I cheat. I look awhile at both paintings, out of simple excitement. But today, this first day, I’ve decided to focus on CONVERSION.
I won’t describe the paintings here, only touch upon what stands out to me. Today, the first thing I note are the veins in the leg of Saul’s assistant. Though, wait, is he still Saul, or is he Paul now, or is he some nonentity in between? I’ll call him Saul/Paul from now on. If he’s Saul, he’s not the same Saul who was riding on the horse to Damascus. And if he’s Paul, he’s wearing Saul’s clothes. So. Saul/Paul.

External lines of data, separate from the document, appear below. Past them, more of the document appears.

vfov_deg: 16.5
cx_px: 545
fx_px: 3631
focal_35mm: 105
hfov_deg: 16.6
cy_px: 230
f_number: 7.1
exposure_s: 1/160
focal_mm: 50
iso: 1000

The veins in the calves of this man, leading the horse out of the way, suggest that it takes blood to stand on earth. They remind me of the calves of a man I saw in Hawaii. I remember thinking very clearly, “That man is going to die.” Not soon or anything. Just that he absolutely was going to die one day. It was his legs that betrayed him. He was one of those white men who shave their legs for some reason and wear baggy shorts and his calves were very pale and he was definitely going to die.
This man, the man leading the horse way, hasn’t been struck down yet — the man he serves has. Perhaps this man with the calves will never be struck down, until the day he dies. Saul/Paul has been struck down before death. There is much talk about being reborn; there is less talk about how, to be reborn, one also has to die twice. I think he’s not quite Saul and not quite Paul because he has died but is yet to get up.

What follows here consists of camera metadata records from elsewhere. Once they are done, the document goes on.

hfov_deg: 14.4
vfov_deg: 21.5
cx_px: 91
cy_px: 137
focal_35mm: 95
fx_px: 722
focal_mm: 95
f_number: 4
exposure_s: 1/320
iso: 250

All the trappings of his old life have fallen away. The feathered helmet seems almost to have flown off his head. His sword, too, is fallen. Unarmed, unhelmeted, he lies exposed beneath the lifted hoof of the horse he was just on and is now under. He is at once vulnerable and invulnerable — we both fear for him and know, already, his future. The story doesn’t say, “A man named Saul was riding to Damascus one day to kill some Christians when, struck by the sudden presence of God, he fell off his horse and was trampled to death by his horse.” But in the timeless moment of the painting, he is forever under the hoof, raised like a nearer, crueler god. To really read the painting, without filling in the rest of the story, is to fear for one who himself seems fearless. Not because he is courageous, but because he is not himself.
His eyes are closed not in expectation of any earthly blow. Myriad are the reasons we close our eyes. Because we’re tired. Because a horse is about to step on our face. Because we’re dead. But none of those reasons quite apply here. His eyes aren’t closed because of the light that seems to radiate down from the upper right corner of the painting. Nor are they closed because of the raised hoof. He’s not asleep. He’s not dead. One might guess that he’s praying. Hence the raised arms. I don’t think so. I think he has closed his eyes because there is nothing to see here.
The horse is awkwardly shortened — there is somehow too much horse for the frame, and yet Caravaggio wanted to get the whole horse in. The horse itself seems both aware and not — ridden before by Saul for a definite purpose, this is a moment of great change for the horse, as well. From being ridden to being led. A whole story could be written about this horse. I’m reminded of an awful novel written from the perspective of Robert E. Lee’s horse, Traveler. I never actually read it. Maybe it isn’t awful. Maybe the only way to understand war is through the eyes of a warhorse.
Like Saul/Paul, the horse is naked now, too, its back bare of its rider. It must be led away. It must know that what is underneath it now is not mere world but one who has fallen. Its master has been mastered. Suddenly, servant and horse serve no purpose. For them, too, everything has changed.
Christ claimed to have overcome the world. Saul has been overcome. He must begin anew, not on his horse’s back, but on his own. How often in life do we find ourselves sprawled beneath that which we believed ourselves masters of?